Saved data entries
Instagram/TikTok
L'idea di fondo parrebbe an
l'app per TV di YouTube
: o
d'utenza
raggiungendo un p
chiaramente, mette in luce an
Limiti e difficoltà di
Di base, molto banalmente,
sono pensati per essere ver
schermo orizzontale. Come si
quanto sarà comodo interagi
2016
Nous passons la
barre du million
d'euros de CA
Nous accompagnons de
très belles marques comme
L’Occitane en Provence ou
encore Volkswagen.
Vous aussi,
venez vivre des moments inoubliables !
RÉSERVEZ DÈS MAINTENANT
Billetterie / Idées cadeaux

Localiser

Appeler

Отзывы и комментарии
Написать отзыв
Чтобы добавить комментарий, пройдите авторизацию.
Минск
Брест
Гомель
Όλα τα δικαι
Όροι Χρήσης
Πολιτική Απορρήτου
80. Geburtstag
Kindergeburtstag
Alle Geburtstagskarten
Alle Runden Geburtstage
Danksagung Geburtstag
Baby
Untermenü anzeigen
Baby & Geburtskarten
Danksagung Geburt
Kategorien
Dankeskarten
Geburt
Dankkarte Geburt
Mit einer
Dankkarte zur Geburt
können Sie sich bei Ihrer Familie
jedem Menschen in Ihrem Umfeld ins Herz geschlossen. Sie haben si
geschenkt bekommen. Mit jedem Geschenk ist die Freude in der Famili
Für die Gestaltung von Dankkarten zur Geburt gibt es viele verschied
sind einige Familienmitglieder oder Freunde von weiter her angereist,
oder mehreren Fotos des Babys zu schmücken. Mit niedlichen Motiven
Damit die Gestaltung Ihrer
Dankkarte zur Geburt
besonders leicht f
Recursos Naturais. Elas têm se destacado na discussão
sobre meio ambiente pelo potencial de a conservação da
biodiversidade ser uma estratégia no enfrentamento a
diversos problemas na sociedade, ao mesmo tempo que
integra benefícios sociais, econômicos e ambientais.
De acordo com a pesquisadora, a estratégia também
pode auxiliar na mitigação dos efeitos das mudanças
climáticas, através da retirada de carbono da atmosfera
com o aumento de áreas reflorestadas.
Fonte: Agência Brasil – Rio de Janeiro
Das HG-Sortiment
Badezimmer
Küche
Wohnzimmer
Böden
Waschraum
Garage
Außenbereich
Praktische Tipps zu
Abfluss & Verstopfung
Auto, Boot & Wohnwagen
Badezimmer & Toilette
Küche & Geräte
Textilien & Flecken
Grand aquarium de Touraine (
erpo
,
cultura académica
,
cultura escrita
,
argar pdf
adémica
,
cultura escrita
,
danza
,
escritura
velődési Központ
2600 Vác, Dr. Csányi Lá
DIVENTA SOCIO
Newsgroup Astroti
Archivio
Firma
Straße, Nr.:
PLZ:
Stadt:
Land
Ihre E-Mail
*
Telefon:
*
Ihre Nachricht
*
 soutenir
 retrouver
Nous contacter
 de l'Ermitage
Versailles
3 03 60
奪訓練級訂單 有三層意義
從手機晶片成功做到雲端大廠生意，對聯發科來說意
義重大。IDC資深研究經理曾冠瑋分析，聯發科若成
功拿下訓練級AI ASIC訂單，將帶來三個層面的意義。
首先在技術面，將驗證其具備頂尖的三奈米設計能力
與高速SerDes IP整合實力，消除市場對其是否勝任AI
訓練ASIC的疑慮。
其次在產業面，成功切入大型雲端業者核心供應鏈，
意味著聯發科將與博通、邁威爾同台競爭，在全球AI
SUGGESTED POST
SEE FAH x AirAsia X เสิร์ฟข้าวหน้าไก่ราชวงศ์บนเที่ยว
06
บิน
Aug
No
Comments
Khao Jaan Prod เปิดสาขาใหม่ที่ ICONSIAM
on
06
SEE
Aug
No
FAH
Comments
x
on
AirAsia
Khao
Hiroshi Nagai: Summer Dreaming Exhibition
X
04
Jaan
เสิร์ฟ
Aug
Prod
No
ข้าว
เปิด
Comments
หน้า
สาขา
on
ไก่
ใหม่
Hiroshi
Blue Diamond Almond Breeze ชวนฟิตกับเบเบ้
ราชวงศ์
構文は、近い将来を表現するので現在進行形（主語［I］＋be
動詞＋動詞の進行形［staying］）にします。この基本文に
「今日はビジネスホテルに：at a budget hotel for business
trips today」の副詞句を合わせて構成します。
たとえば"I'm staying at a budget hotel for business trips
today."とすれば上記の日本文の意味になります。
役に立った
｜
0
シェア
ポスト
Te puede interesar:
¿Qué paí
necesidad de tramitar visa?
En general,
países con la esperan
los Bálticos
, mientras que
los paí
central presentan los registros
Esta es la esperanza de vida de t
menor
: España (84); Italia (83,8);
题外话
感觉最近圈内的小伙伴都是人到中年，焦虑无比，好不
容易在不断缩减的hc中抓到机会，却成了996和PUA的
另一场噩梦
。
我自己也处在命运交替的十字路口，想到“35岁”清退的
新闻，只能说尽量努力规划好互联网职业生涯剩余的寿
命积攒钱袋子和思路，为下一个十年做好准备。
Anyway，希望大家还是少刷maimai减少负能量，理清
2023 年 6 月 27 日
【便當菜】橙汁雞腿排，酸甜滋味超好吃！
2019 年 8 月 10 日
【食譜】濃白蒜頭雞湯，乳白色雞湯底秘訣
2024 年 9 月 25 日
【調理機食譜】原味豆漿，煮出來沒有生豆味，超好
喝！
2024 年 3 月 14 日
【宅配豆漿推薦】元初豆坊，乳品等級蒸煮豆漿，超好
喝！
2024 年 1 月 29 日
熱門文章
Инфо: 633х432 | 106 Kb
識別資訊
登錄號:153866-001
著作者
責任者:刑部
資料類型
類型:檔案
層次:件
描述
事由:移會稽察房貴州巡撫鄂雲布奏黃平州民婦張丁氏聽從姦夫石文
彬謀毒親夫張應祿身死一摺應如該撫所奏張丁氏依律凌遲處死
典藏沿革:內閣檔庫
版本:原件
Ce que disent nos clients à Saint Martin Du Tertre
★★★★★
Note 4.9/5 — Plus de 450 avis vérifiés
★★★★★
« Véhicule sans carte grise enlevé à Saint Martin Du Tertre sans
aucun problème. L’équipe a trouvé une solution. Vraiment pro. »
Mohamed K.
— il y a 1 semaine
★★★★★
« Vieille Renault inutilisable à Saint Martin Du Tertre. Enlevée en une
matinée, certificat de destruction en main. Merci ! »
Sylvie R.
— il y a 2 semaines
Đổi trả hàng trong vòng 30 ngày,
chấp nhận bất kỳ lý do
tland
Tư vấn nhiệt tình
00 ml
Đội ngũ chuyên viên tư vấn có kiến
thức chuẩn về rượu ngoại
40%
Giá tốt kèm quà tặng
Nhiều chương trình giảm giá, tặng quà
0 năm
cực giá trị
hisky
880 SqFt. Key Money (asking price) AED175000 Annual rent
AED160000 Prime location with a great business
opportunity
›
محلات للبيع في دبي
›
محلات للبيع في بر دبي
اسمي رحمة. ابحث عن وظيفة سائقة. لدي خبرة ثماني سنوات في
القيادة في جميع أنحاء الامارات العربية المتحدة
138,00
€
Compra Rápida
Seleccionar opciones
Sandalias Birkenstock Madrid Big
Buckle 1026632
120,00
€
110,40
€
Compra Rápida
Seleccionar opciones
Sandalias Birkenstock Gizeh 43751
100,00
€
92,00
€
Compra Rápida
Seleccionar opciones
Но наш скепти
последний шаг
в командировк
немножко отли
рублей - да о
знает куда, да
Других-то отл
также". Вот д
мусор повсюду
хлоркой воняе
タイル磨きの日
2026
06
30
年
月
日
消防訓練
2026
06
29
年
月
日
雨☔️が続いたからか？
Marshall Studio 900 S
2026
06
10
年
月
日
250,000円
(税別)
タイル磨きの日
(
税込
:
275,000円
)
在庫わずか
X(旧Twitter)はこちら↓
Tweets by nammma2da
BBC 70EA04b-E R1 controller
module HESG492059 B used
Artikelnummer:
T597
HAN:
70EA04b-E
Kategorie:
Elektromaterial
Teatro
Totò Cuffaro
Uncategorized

# WORK INSTRUCTIONS
Repeat, exactly as they stand above, the lines from the line with "oder mehreren Fotos" to the line with "其次在產業面，成功切入大型雲端業者核心供應鏈，", both lines included.

# OUTPUT OF THE TASK
oder mehreren Fotos des Babys zu schmücken. Mit niedlichen Motiven
Damit die Gestaltung Ihrer
Dankkarte zur Geburt
besonders leicht f
Recursos Naturais. Elas têm se destacado na discussão
sobre meio ambiente pelo potencial de a conservação da
biodiversidade ser uma estratégia no enfrentamento a
diversos problemas na sociedade, ao mesmo tempo que
integra benefícios sociais, econômicos e ambientais.
De acordo com a pesquisadora, a estratégia também
pode auxiliar na mitigação dos efeitos das mudanças
climáticas, através da retirada de carbono da atmosfera
com o aumento de áreas reflorestadas.
Fonte: Agência Brasil – Rio de Janeiro
Das HG-Sortiment
Badezimmer
Küche
Wohnzimmer
Böden
Waschraum
Garage
Außenbereich
Praktische Tipps zu
Abfluss & Verstopfung
Auto, Boot & Wohnwagen
Badezimmer & Toilette
Küche & Geräte
Textilien & Flecken
Grand aquarium de Touraine (
erpo
,
cultura académica
,
cultura escrita
,
argar pdf
adémica
,
cultura escrita
,
danza
,
escritura
velődési Központ
2600 Vác, Dr. Csányi Lá
DIVENTA SOCIO
Newsgroup Astroti
Archivio
Firma
Straße, Nr.:
PLZ:
Stadt:
Land
Ihre E-Mail
*
Telefon:
*
Ihre Nachricht
*
 soutenir
 retrouver
Nous contacter
 de l'Ermitage
Versailles
3 03 60
奪訓練級訂單 有三層意義
從手機晶片成功做到雲端大廠生意，對聯發科來說意
義重大。IDC資深研究經理曾冠瑋分析，聯發科若成
功拿下訓練級AI ASIC訂單，將帶來三個層面的意義。
首先在技術面，將驗證其具備頂尖的三奈米設計能力
與高速SerDes IP整合實力，消除市場對其是否勝任AI
訓練ASIC的疑慮。
其次在產業面，成功切入大型雲端業者核心供應鏈，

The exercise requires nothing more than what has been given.